Current law permits municipalities to collect fines up to $50 for a first 
violation, up to $75 for subsequent violations, and processing fees up to 
$15. This results in a potential revenue loss to municipalities beginning 
in FY 25 to the extent fewer subsequent violation fines are imposed. Any 
revenue loss is expected to be minimal. There is no impact to 
municipalities that do not use speed or red-light cameras or have not set 
fines. 
Section 51 does not have a fiscal impact, as it requires DOT to create 
a process for eligible entities to request road safety audits. The 
requirements of the bill conform with current practice and is not 
expected to result in additional costs to the department. 
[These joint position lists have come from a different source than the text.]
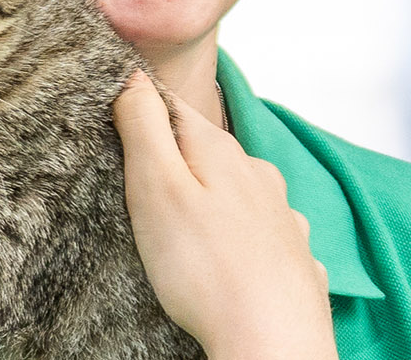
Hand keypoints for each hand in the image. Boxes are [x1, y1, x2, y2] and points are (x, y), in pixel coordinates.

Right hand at [115, 70, 333, 359]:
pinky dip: (241, 245)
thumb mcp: (156, 188)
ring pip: (238, 196)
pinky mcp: (295, 258)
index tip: (115, 132)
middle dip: (175, 166)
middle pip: (207, 154)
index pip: (172, 108)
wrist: (272, 341)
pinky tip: (228, 266)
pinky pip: (261, 239)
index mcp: (220, 152)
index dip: (140, 113)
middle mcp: (259, 176)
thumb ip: (144, 127)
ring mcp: (283, 217)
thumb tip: (134, 76)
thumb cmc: (207, 271)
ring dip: (211, 207)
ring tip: (182, 240)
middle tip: (139, 199)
Section 52 results in a potential revenue gain and potential cost 
beginning in FY 25 to various municipalities associated with 
establishing a parking authority. The amendment allows any 
municipality to authorize a parking authority to enforce parking 
regulations. This results in a potential revenue gain to the extent fines 
are collected from parking enforcement and a potential cost for  2024HB-05330-R01-FN.DOCX 	Page 6 of 6 
 
 
establishing and maintaining a parking authority. Previously only 
municipalities that met certain requirements could authorize a parking 
authority to enforce these regulations.   
The other sections of the bill are technical, conforming, or otherwise 
do not result in a fiscal impact to the state or municipalities. 
House “A” eliminates the original bill and its associated fiscal impact, 
and results in the impact described above. 
The Out Years 
The annualized ongoing fiscal impact identified above would 
continue into the future subject to inflation, the terms of local traffic 
authorities established, the number of advertisements on bus shelters, 
the number of speed camera systems, the number of violations, the 
municipal parking authorities established, or as otherwise described.